Here then we have two modes of thought, both using the same words, both having one origin, yet with nothing in common in their results. The informations of sense and sensation are the initial basis of both of them; but in the one we take hold of objects from within them, and in the other we view them from outside of them; we perpetuate them as images in the one case, we transform them into notions in the other. And natural to us as are both processes in their first elements and in their growth, however divergent and independent in their direction, they cannot really be inconsistent with each other; yet no one from the sight of a horse or a dog would be able to anticipate its zoological definition, nor from a knowledge of its definition to draw such a picture as would direct the eye to the living specimen.

Each use of propositions has its own excellence and serviceableness, and each has its own imperfection. To apprehend notionally is to have breadth of mind, but to be shallow; to apprehend really is to be deep, but to be narrow-minded. The latter is the conservative principle of knowledge, and the former the principle of its advancement. Without the apprehension of notions, we should for ever pace round one small circle of knowledge; without a firm hold upon things, we shall waste ourselves in vague speculations. However, real apprehension has the precedence, as being the scope and end and the test of notional; and the fuller is the mind's hold upon things or what it considers such, the more fertile is it in its aspects of them, and the more practical in its definitions.

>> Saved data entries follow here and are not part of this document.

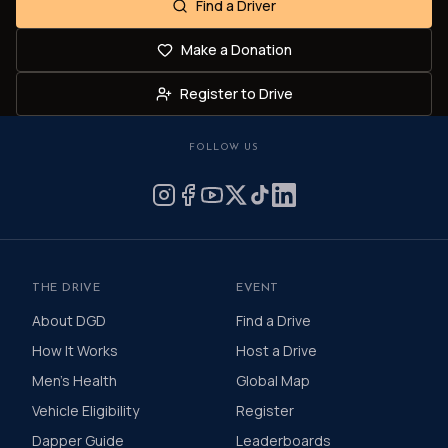
Find a Driver
Make a Donation
Register to Drive
FOLLOW US
THE DRIVE
EVENT
About DGD
Find a Drive
How It Works
Host a Drive
Men's Health
Global Map
Vehicle Eligibility
Register
Dapper Guide
Leaderboards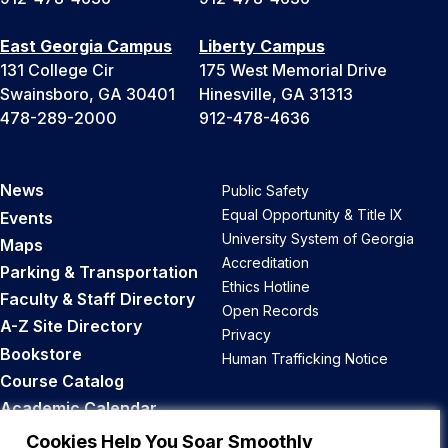
East Georgia Campus
Liberty Campus
131 College Cir
175 West Memorial Drive
Swainsboro, GA 30401
Hinesville, GA 31313
478-289-2000
912-478-4636
News
Public Safety
Equal Opportunity & Title IX
Events
University System of Georgia
Maps
Accreditation
Parking & Transportation
Ethics Hotline
Faculty & Staff Directory
Open Records
A-Z Site Directory
Privacy
Bookstore
Human Trafficking Notice
Course Catalog
Academic Calendar
Career Opportunities
Cookies Help You Soar Smoothly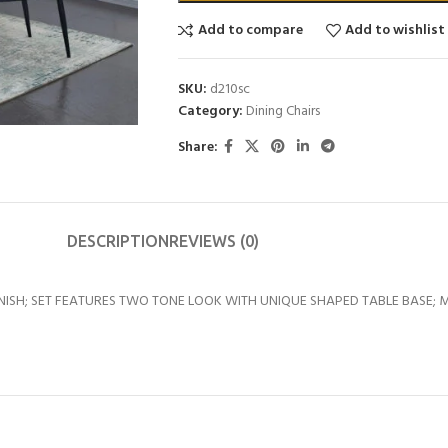
Add to compare
Add to wishlist
SKU:
d210sc
Category:
Dining Chairs
Share:
DESCRIPTION
REVIEWS (0)
NISH; SET FEATURES TWO TONE LOOK WITH UNIQUE SHAPED TABLE BASE; M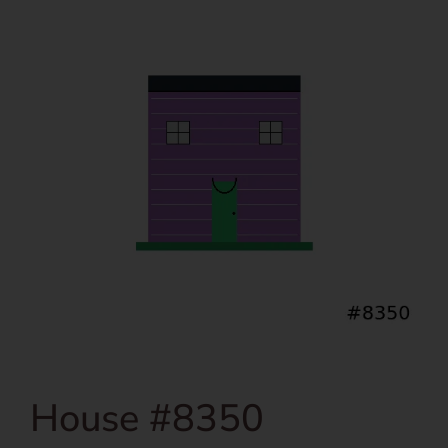
House #8350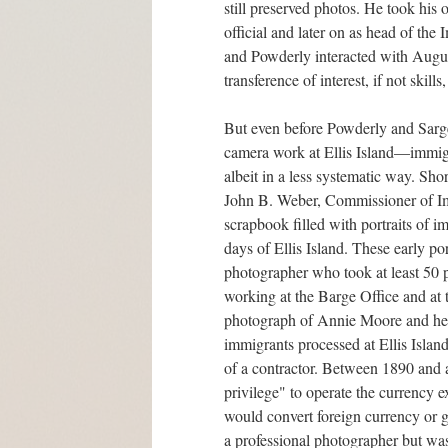
still preserved photos. He took his 
official and later on as head of th
and Powderly interacted with August
transference of interest, if not ski
But even before Powderly and Sarg
camera work at Ellis Island—immigr
albeit in a less systematic way. Short
John B. Weber, Commissioner of Im
scrapbook filled with portraits of i
days of Ellis Island. These early 
photographer who took at least 50 
working at the Barge Office and at 
photograph of Annie Moore and her 
immigrants processed at Ellis Islan
of a contractor. Between 1890 and at
privilege" to operate the currency 
would convert foreign currency or g
a professional photographer but was 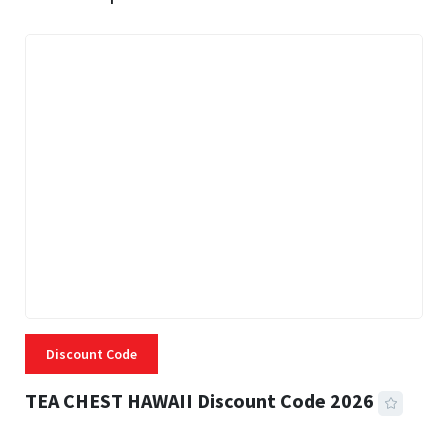
Discount Code
TEA CHEST HAWAII Discount Code 2026
3 MINS READ
338 VIEWS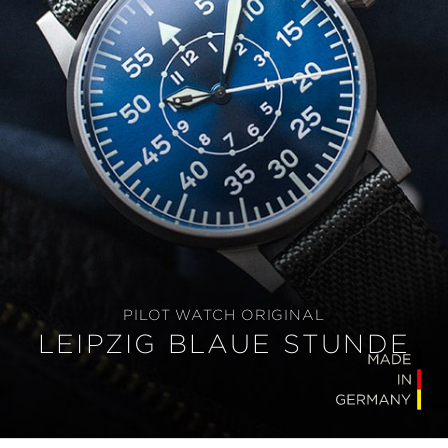
PILOT WATCH ORIGINAL
LEIPZIG BLAUE STUNDE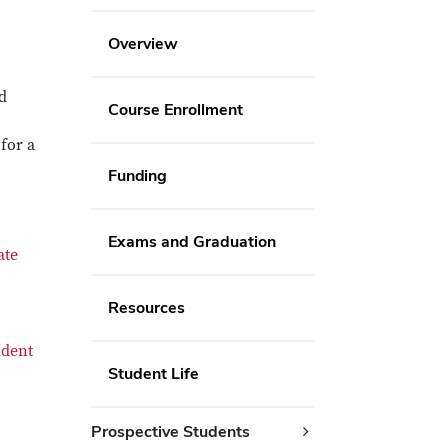
Overview
d
Course Enrollment
for a
Funding
Exams and Graduation
ate
Resources
udent
Student Life
Prospective Students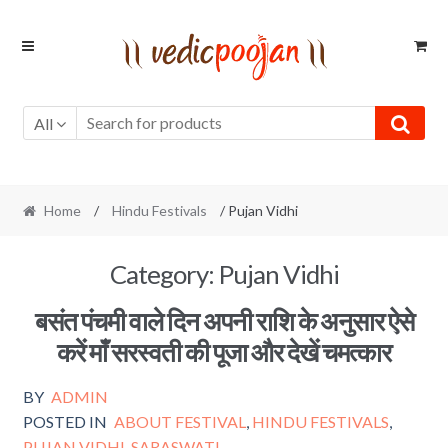
Skip
Skip
to
to
navigation
content
All
Home
/
Hindu Festivals
/ Pujan Vidhi
Category:
Pujan Vidhi
बसंत पंचमी वाले दिन अपनी राशि के अनुसार ऐसे
करें माँ सरस्वती की पूजा और देखें चमत्कार
BY
ADMIN
POSTED IN
ABOUT FESTIVAL
,
HINDU FESTIVALS
,
PUJAN VIDHI
,
SARASWATI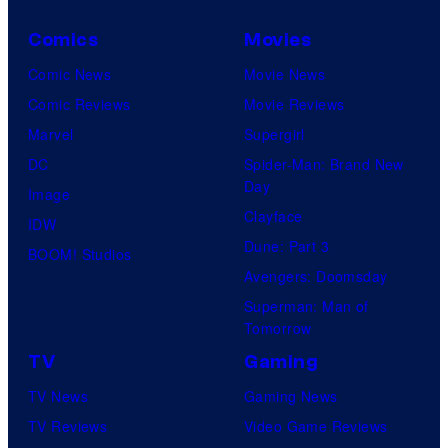
c
Comics
Movies
t
Comic News
Movie News
u
Comic Reviews
Movie Reviews
r
Marvel
Supergirl
e
DC
Spider-Man: Brand New
s
Day
Image
Clayface
IDW
Dune: Part 3
BOOM! Studios
Avengers: Doomsday
Superman: Man of
Tomorrow
TV
Gaming
TV News
Gaming News
TV Reviews
Video Game Reviews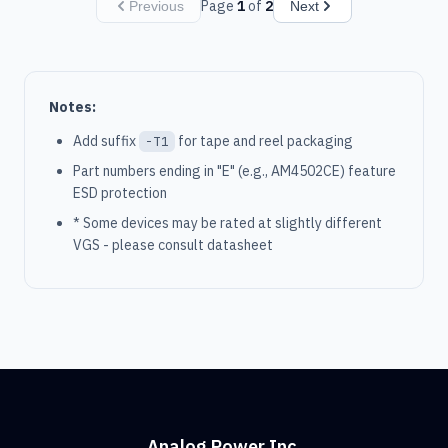
Page
1
of
2
Previous
Next
Notes:
Add suffix
for tape and reel packaging
-T1
Part numbers ending in "E" (e.g., AM4502CE) feature
ESD protection
* Some devices may be rated at slightly different
VGS - please consult datasheet
Analog Power Inc.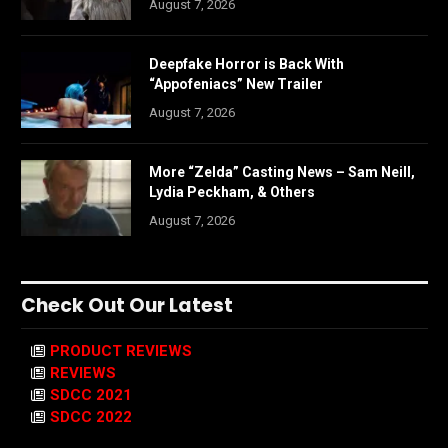
August 7, 2026
Deepfake Horror is Back With
“Appofeniacs” New Trailer
August 7, 2026
More “Zelda” Casting News – Sam Neill,
Lydia Peckham, & Others
August 7, 2026
Check Out Our Latest
PRODUCT REVIEWS
REVIEWS
SDCC 2021
SDCC 2022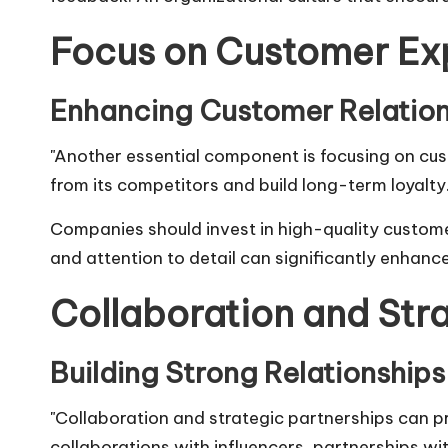
Focus on Customer Ex
Enhancing Customer Relation
"Another essential component is focusing on cu
from its competitors and build long-term loyalty.
Companies should invest in high-quality custome
and attention to detail can significantly enhanc
Collaboration and Str
Building Strong Relationships
"Collaboration and strategic partnerships can p
collaborations with influencers, partnerships wi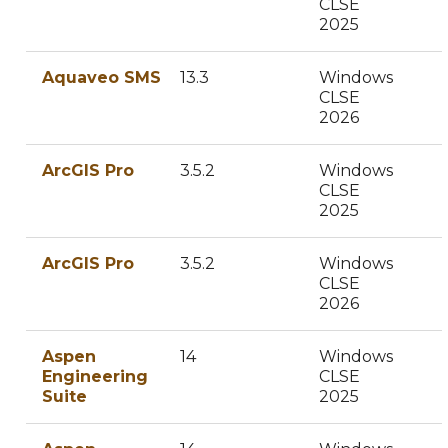
CLSE
2025
Aquaveo SMS
13.3
Windows
CLSE
2026
ArcGIS Pro
3.5.2
Windows
CLSE
2025
ArcGIS Pro
3.5.2
Windows
CLSE
2026
Aspen
14
Windows
Engineering
CLSE
Suite
2025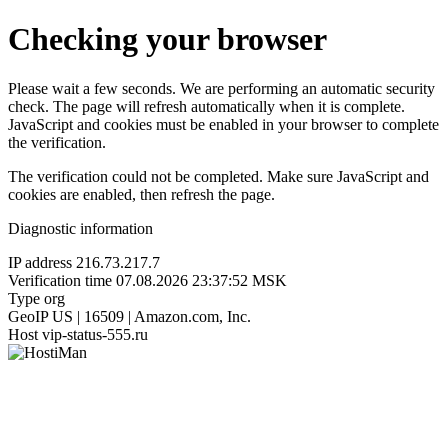
Checking your browser
Please wait a few seconds. We are performing an automatic security
check. The page will refresh automatically when it is complete.
JavaScript and cookies must be enabled in your browser to complete
the verification.
The verification could not be completed. Make sure JavaScript and
cookies are enabled, then refresh the page.
Diagnostic information
IP address
216.73.217.7
Verification time
07.08.2026 23:37:52 MSK
Type
org
GeoIP
US | 16509 | Amazon.com, Inc.
Host
vip-status-555.ru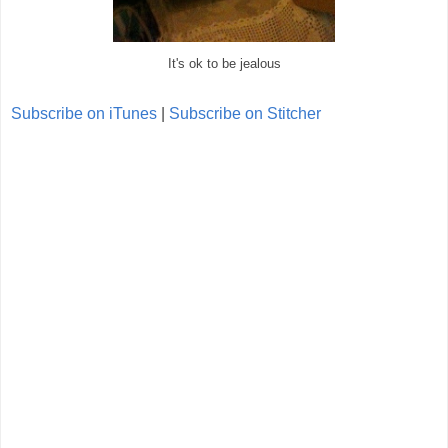
It's ok to be jealous
Subscribe on iTunes
|
Subscribe on Stitcher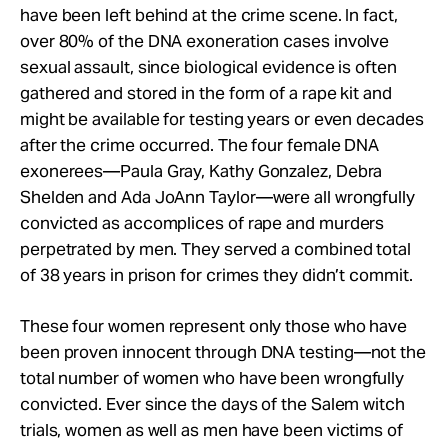
have been left behind at the crime scene. In fact,
over 80% of the DNA exoneration cases involve
sexual assault, since biological evidence is often
gathered and stored in the form of a rape kit and
might be available for testing years or even decades
after the crime occurred. The four female DNA
exonerees—Paula Gray, Kathy Gonzalez, Debra
Shelden and Ada JoAnn Taylor—were all wrongfully
convicted as accomplices of rape and murders
perpetrated by men. They served a combined total
of 38 years in prison for crimes they didn’t commit.
These four women represent only those who have
been proven innocent through DNA testing—not the
total number of women who have been wrongfully
convicted. Ever since the days of the Salem witch
trials, women as well as men have been victims of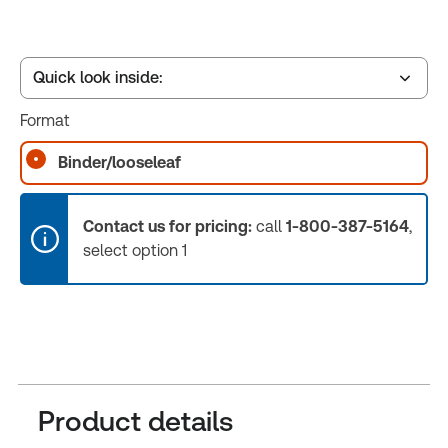
Quick look inside:
Format
Table of contents
Binder/looseleaf
Book Index
Contact us for pricing:
call
1-800-387-5164
,
select option 1
Release Notes
Product details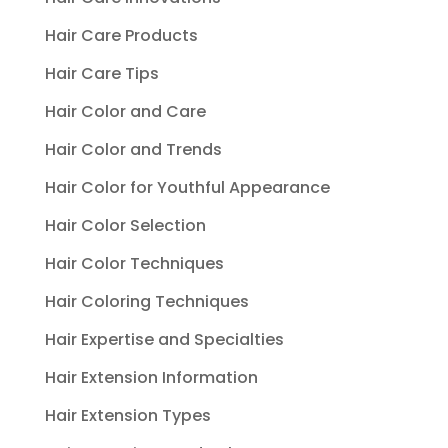
Hair Care Products
Hair Care Tips
Hair Color and Care
Hair Color and Trends
Hair Color for Youthful Appearance
Hair Color Selection
Hair Color Techniques
Hair Coloring Techniques
Hair Expertise and Specialties
Hair Extension Information
Hair Extension Types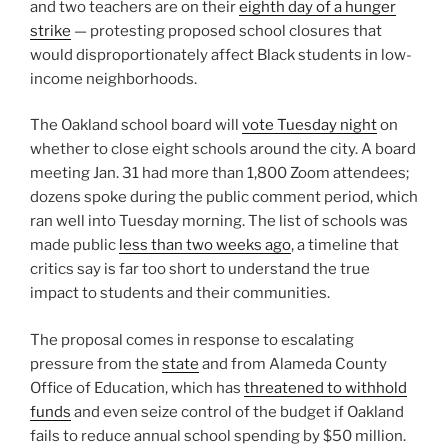
and two teachers are on their
eighth day of a hunger
strike
— protesting proposed school closures that
would disproportionately affect Black students in low-
income neighborhoods.
The Oakland school board will
vote Tuesday night
on
whether to close eight schools around the city. A board
meeting Jan. 31 had more than 1,800 Zoom attendees;
dozens spoke during the public comment period, which
ran well into Tuesday morning. The list of schools was
made public
less than two weeks ago
, a timeline that
critics say is far too short to understand the true
impact to students and their communities.
The proposal comes in response to escalating
pressure from the
state
and from Alameda County
Office of Education, which has
threatened to withhold
funds
and even seize control of the budget if Oakland
fails to reduce annual school spending by $50 million.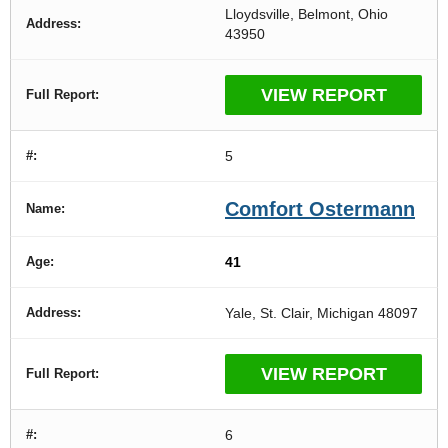
Lloydsville, Belmont, Ohio
43950
VIEW REPORT
5
Comfort Ostermann
41
Yale, St. Clair, Michigan 48097
VIEW REPORT
6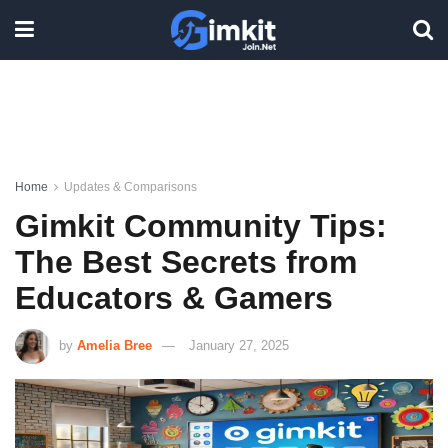
Home
Updates & Comparisons
Gimkit Community Tips:
The Best Secrets from
Educators & Gamers
by
Amelia Bree
January 27, 2025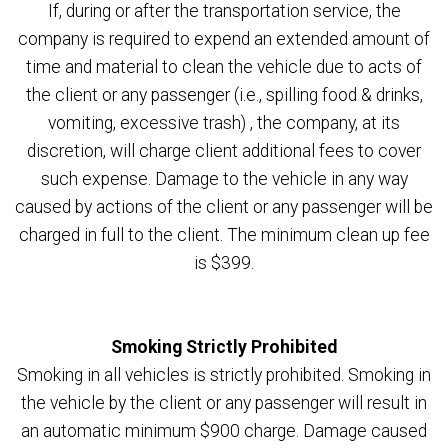
If, during or after the transportation service, the
company is required to expend an extended amount of
time and material to clean the vehicle due to acts of
the client or any passenger (i.e., spilling food & drinks,
vomiting, excessive trash) , the company, at its
discretion, will charge client additional fees to cover
such expense. Damage to the vehicle in any way
caused by actions of the client or any passenger will be
charged in full to the client. The minimum clean up fee
is $399.
Smoking Strictly Prohibited
Smoking in all vehicles is strictly prohibited. Smoking in
the vehicle by the client or any passenger will result in
an automatic minimum $900 charge. Damage caused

Of course as these two are not inconsistent with each {35} other, they may co-exist in the same mind. Indeed there is no one who does not to a certain extent exercise both the one and the other. Viewed in relation to Assent, which has led to my speaking of them, they do not in any way affect the nature of Assent itself, which is in all cases absolute and unconditional; but they give it an external character corresponding respectively to their own: so much so, that at first sight it might seem as if Assent admitted of degrees, on account of the variation of vividness in these different apprehensions. As notions come of abstractions, so images come of experiences; the more fully the mind is occupied by an experience, the keener will be its assent to it, if it assents, and on the other hand, the duller will be its assent and the less operative, the more it is engaged with an abstraction; and thus a scale of assents is conceivable, either in the instance of one mind upon different subjects, or of many minds upon one subject, varying from an assent which looks like mere inference up to a belief both intense and practical,—from the acceptance which we accord to some accidental news of the day to the supernatural dogmatic faith of the Christian.

It follows to treat of Assent under this double aspect of its subject-matter,—assent to notions, and assent to things.